À guisa de conclusão, Onésimo é peremptório: “À medida que a África negra se distancia da independência, ou seja, da era colonial, é penoso constatar que ela se encontra ainda bipartida entre os fundamentos da tradição e as aspirações à modernidade. A convergência entre Direito e Estado parece estar ainda bem longe de acontecer; O processo de integração nacional está virtualmente parado no tempo”.

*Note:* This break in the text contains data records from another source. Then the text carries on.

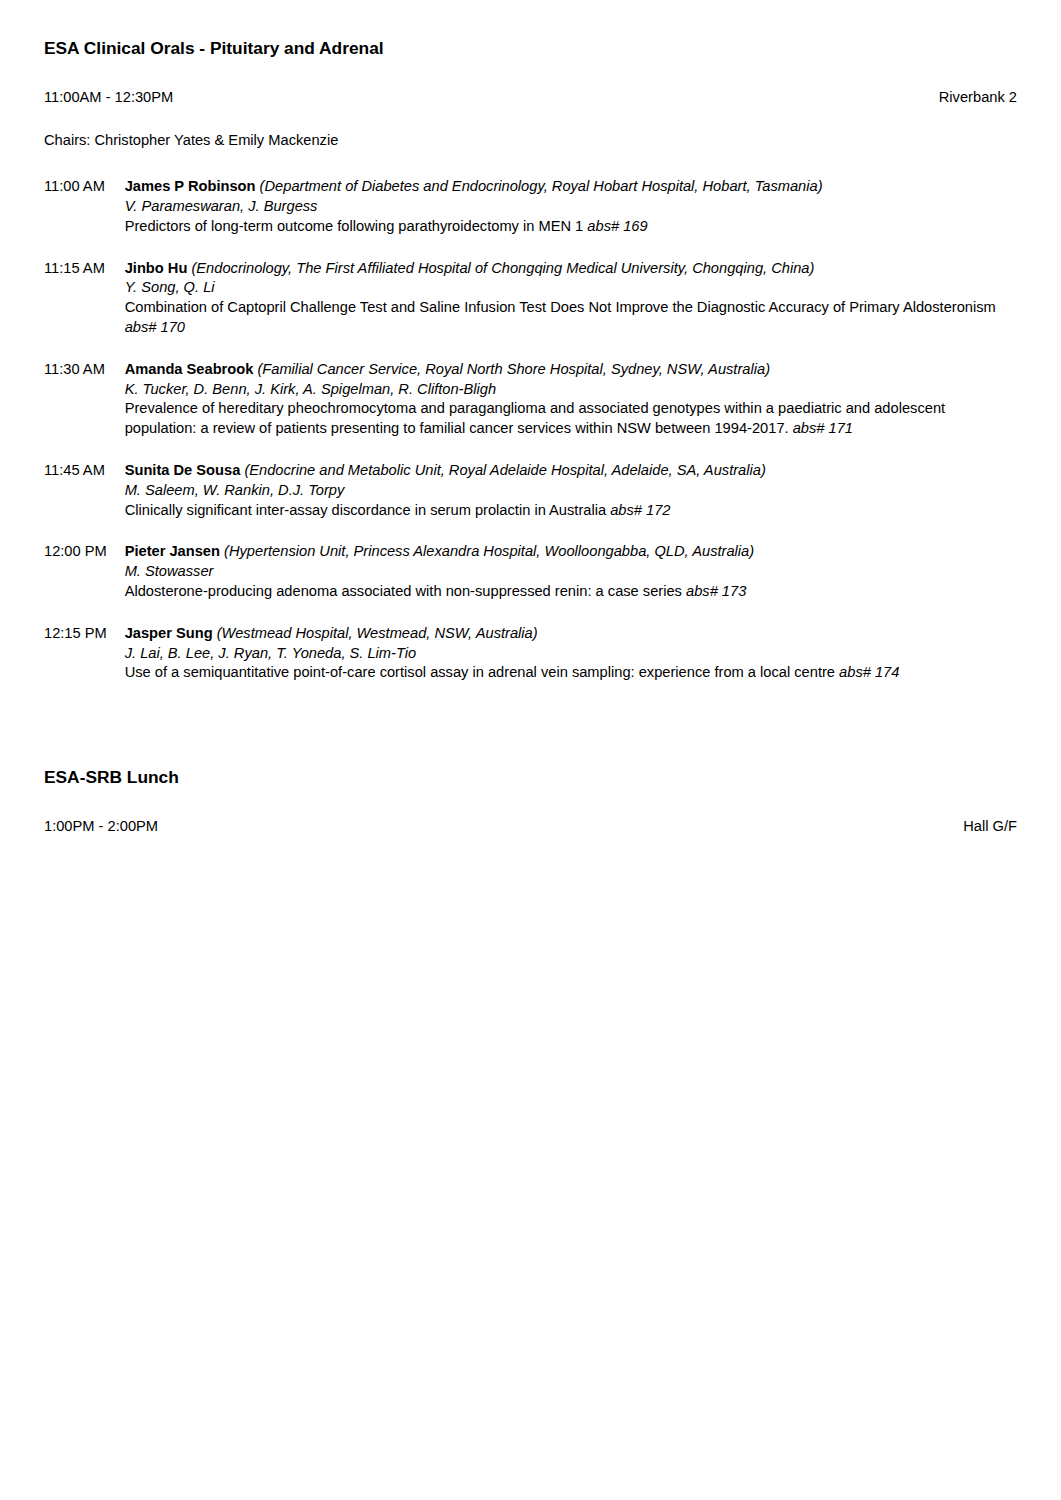ESA Clinical Orals - Pituitary and Adrenal
11:00AM - 12:30PM Riverbank 2
Chairs: Christopher Yates & Emily Mackenzie
| 11:00 AM | James P Robinson (Department of Diabetes and Endocrinology, Royal Hobart Hospital, Hobart, Tasmania) V. Parameswaran, J. Burgess Predictors of long-term outcome following parathyroidectomy in MEN 1 abs# 169 |
| 11:15 AM | Jinbo Hu (Endocrinology, The First Affiliated Hospital of Chongqing Medical University, Chongqing, China) Y. Song, Q. Li Combination of Captopril Challenge Test and Saline Infusion Test Does Not Improve the Diagnostic Accuracy of Primary Aldosteronism abs# 170 |
| 11:30 AM | Amanda Seabrook (Familial Cancer Service, Royal North Shore Hospital, Sydney, NSW, Australia) K. Tucker, D. Benn, J. Kirk, A. Spigelman, R. Clifton-Bligh Prevalence of hereditary pheochromocytoma and paraganglioma and associated genotypes within a paediatric and adolescent population: a review of patients presenting to familial cancer services within NSW between 1994-2017. abs# 171 |
| 11:45 AM | Sunita De Sousa (Endocrine and Metabolic Unit, Royal Adelaide Hospital, Adelaide, SA, Australia) M. Saleem, W. Rankin, D.J. Torpy Clinically significant inter-assay discordance in serum prolactin in Australia abs# 172 |
| 12:00 PM | Pieter Jansen (Hypertension Unit, Princess Alexandra Hospital, Woolloongabba, QLD, Australia) M. Stowasser Aldosterone-producing adenoma associated with non-suppressed renin: a case series abs# 173 |
| 12:15 PM | Jasper Sung (Westmead Hospital, Westmead, NSW, Australia) J. Lai, B. Lee, J. Ryan, T. Yoneda, S. Lim-Tio Use of a semiquantitative point-of-care cortisol assay in adrenal vein sampling: experience from a local centre abs# 174 |
ESA-SRB Lunch
1:00PM - 2:00PM Hall G/F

Os assassinatos ocorridos, ontem, na Guiné Bissau, do general Tagmeh Na Waieh e de João Bernardo "Nino" Viera confirmam, em toda a linha, as análises de Onésimo Silveira. E mais, o anúncio feito pelo Estado Maior das Forças Armadas de que “o exército irá garantir a ordem constitucional no país” é prova inequívoca de tudo aquilo que escreveu o Colunista.
Uma vida a morrer
O texto de Onésimo Silveira fala da África Negra, e fala indiscutivelmente de uma figura como Nino Vieira (69). Um nome indissociado ao percurso do Estado soberano Guiné Bissau: Foi combatente da Liberdade da Pátria, onde ganhou o seu nome de guerra “Nino”; foi eleito Primeiro-Ministro em 1978 e chegou à presidência do seu país em 1980, através de um Golpe de Estado que derrubou Luís Cabral, e ditou a cisão do PAIGC.

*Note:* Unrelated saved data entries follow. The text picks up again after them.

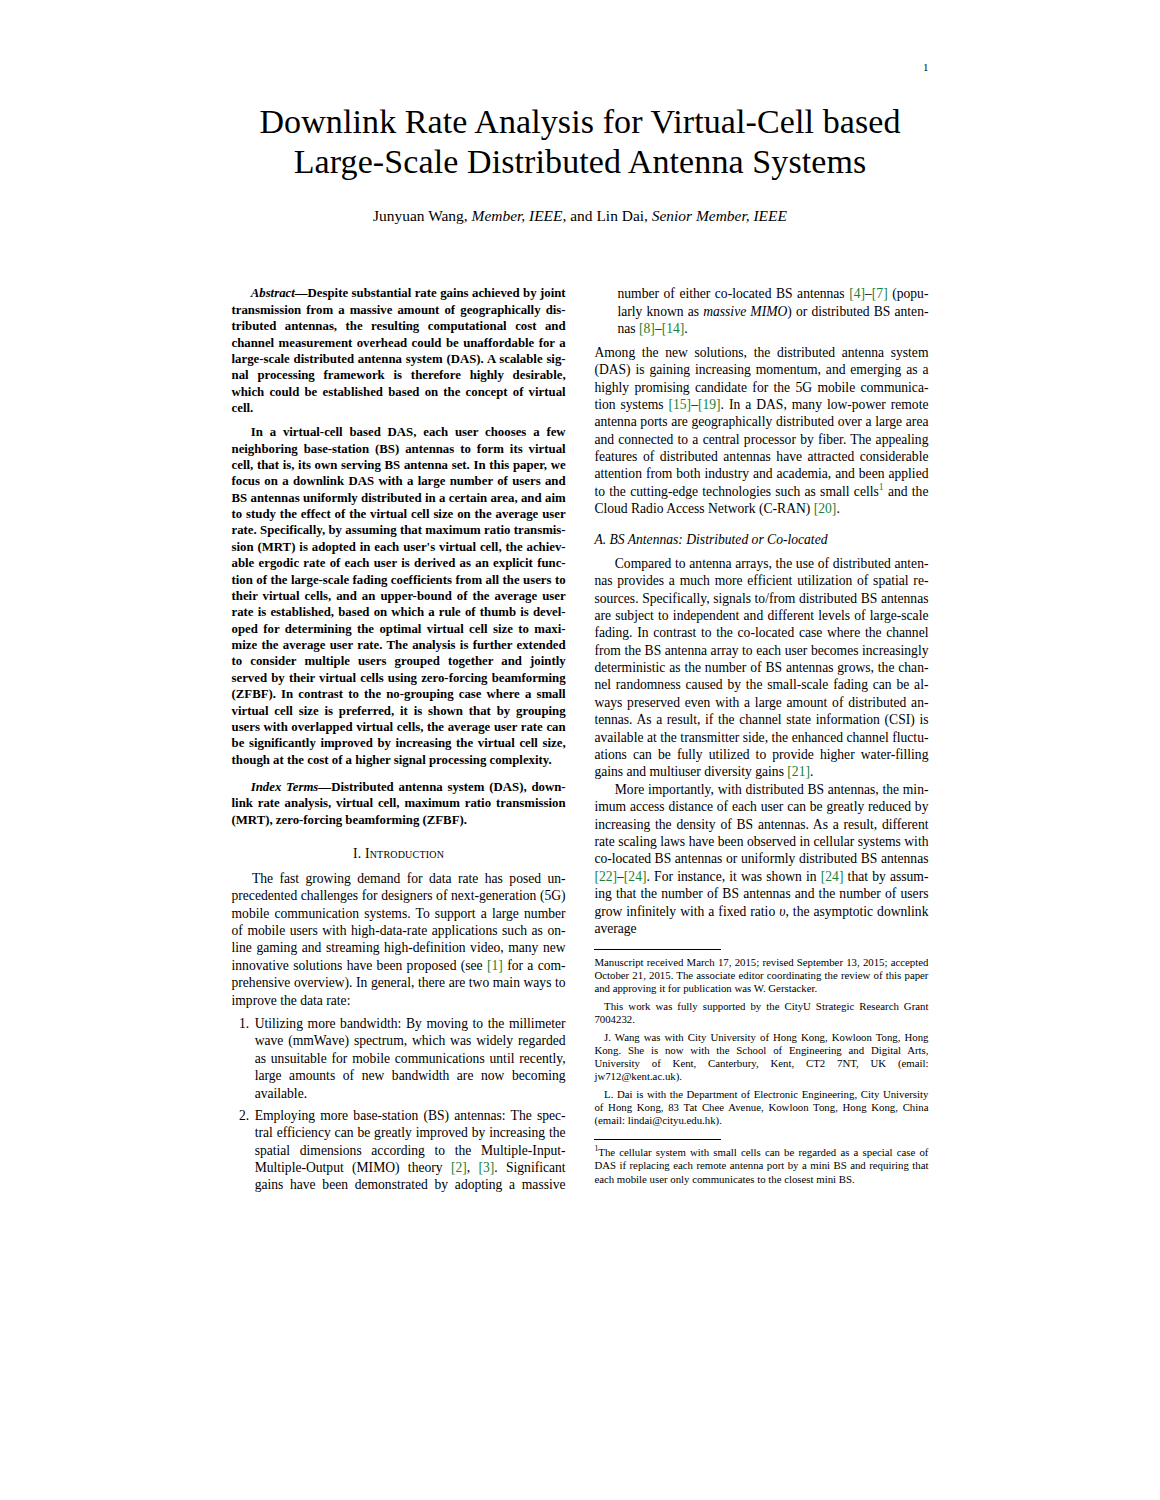1
Downlink Rate Analysis for Virtual-Cell based
Large-Scale Distributed Antenna Systems
Junyuan Wang, Member, IEEE, and Lin Dai, Senior Member, IEEE
Abstract—Despite substantial rate gains achieved by joint transmission from a massive amount of geographically distributed antennas, the resulting computational cost and channel measurement overhead could be unaffordable for a large-scale distributed antenna system (DAS). A scalable signal processing framework is therefore highly desirable, which could be established based on the concept of virtual cell.
In a virtual-cell based DAS, each user chooses a few neighboring base-station (BS) antennas to form its virtual cell, that is, its own serving BS antenna set. In this paper, we focus on a downlink DAS with a large number of users and BS antennas uniformly distributed in a certain area, and aim to study the effect of the virtual cell size on the average user rate. Specifically, by assuming that maximum ratio transmission (MRT) is adopted in each user's virtual cell, the achievable ergodic rate of each user is derived as an explicit function of the large-scale fading coefficients from all the users to their virtual cells, and an upper-bound of the average user rate is established, based on which a rule of thumb is developed for determining the optimal virtual cell size to maximize the average user rate. The analysis is further extended to consider multiple users grouped together and jointly served by their virtual cells using zero-forcing beamforming (ZFBF). In contrast to the no-grouping case where a small virtual cell size is preferred, it is shown that by grouping users with overlapped virtual cells, the average user rate can be significantly improved by increasing the virtual cell size, though at the cost of a higher signal processing complexity.
Index Terms—Distributed antenna system (DAS), downlink rate analysis, virtual cell, maximum ratio transmission (MRT), zero-forcing beamforming (ZFBF).
I. Introduction
The fast growing demand for data rate has posed unprecedented challenges for designers of next-generation (5G) mobile communication systems. To support a large number of mobile users with high-data-rate applications such as online gaming and streaming high-definition video, many new innovative solutions have been proposed (see [1] for a comprehensive overview). In general, there are two main ways to improve the data rate:
Utilizing more bandwidth: By moving to the millimeter wave (mmWave) spectrum, which was widely regarded as unsuitable for mobile communications until recently, large amounts of new bandwidth are now becoming available.
Employing more base-station (BS) antennas: The spectral efficiency can be greatly improved by increasing the spatial dimensions according to the Multiple-Input-Multiple-Output (MIMO) theory [2], [3]. Significant gains have been demonstrated by adopting a massive number of either co-located BS antennas [4]–[7] (popularly known as massive MIMO) or distributed BS antennas [8]–[14].
Among the new solutions, the distributed antenna system (DAS) is gaining increasing momentum, and emerging as a highly promising candidate for the 5G mobile communication systems [15]–[19]. In a DAS, many low-power remote antenna ports are geographically distributed over a large area and connected to a central processor by fiber. The appealing features of distributed antennas have attracted considerable attention from both industry and academia, and been applied to the cutting-edge technologies such as small cells1 and the Cloud Radio Access Network (C-RAN) [20].
A. BS Antennas: Distributed or Co-located
Compared to antenna arrays, the use of distributed antennas provides a much more efficient utilization of spatial resources. Specifically, signals to/from distributed BS antennas are subject to independent and different levels of large-scale fading. In contrast to the co-located case where the channel from the BS antenna array to each user becomes increasingly deterministic as the number of BS antennas grows, the channel randomness caused by the small-scale fading can be always preserved even with a large amount of distributed antennas. As a result, if the channel state information (CSI) is available at the transmitter side, the enhanced channel fluctuations can be fully utilized to provide higher water-filling gains and multiuser diversity gains [21].
More importantly, with distributed BS antennas, the minimum access distance of each user can be greatly reduced by increasing the density of BS antennas. As a result, different rate scaling laws have been observed in cellular systems with co-located BS antennas or uniformly distributed BS antennas [22]–[24]. For instance, it was shown in [24] that by assuming that the number of BS antennas and the number of users grow infinitely with a fixed ratio υ, the asymptotic downlink average
Manuscript received March 17, 2015; revised September 13, 2015; accepted October 21, 2015. The associate editor coordinating the review of this paper and approving it for publication was W. Gerstacker.
This work was fully supported by the CityU Strategic Research Grant 7004232.
J. Wang was with City University of Hong Kong, Kowloon Tong, Hong Kong. She is now with the School of Engineering and Digital Arts, University of Kent, Canterbury, Kent, CT2 7NT, UK (email: jw712@kent.ac.uk).
L. Dai is with the Department of Electronic Engineering, City University of Hong Kong, 83 Tat Chee Avenue, Kowloon Tong, Hong Kong, China (email: lindai@cityu.edu.hk).
1The cellular system with small cells can be regarded as a special case of DAS if replacing each remote antenna port by a mini BS and requiring that each mobile user only communicates to the closest mini BS.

Com a democratização da Guiné Bissau, Nino Vieira ressurge na arena política e, depois de uma disputa renhida com Kumba Ialá (1994), e uma segunda volta nas urnas, torna-se no primeiro Chefe de Estado democraticamente eleito na Guiné Bissau. Em 1998 devido a uma tentativa de golpe contra o governo, Guiné Bissau vive o seu pior momento; uma guerra sangrenta entre facções pró Nino e Ansumane Mane. O exílio (1999), anos depois o regresso (2005), a presidência de novo em 2005: tudo a acontecer num misto de instabilidade política e acentuadas fragilidades económicas, ultimamente com fortes interesses narcóticos de permeio.
Na madrugada de hoje Vieira não resiste, tomba de um golpe mortal…
Parafraseando Albatrozberdiano, "É o regresso da instabilidade nesse País. Em como isso afectará Cabo Verde será uma matéria para a reflexão de todos. É uma grande ângustia a situação em Bissau com o reinstalar do círculo infernal. Quo vadis?"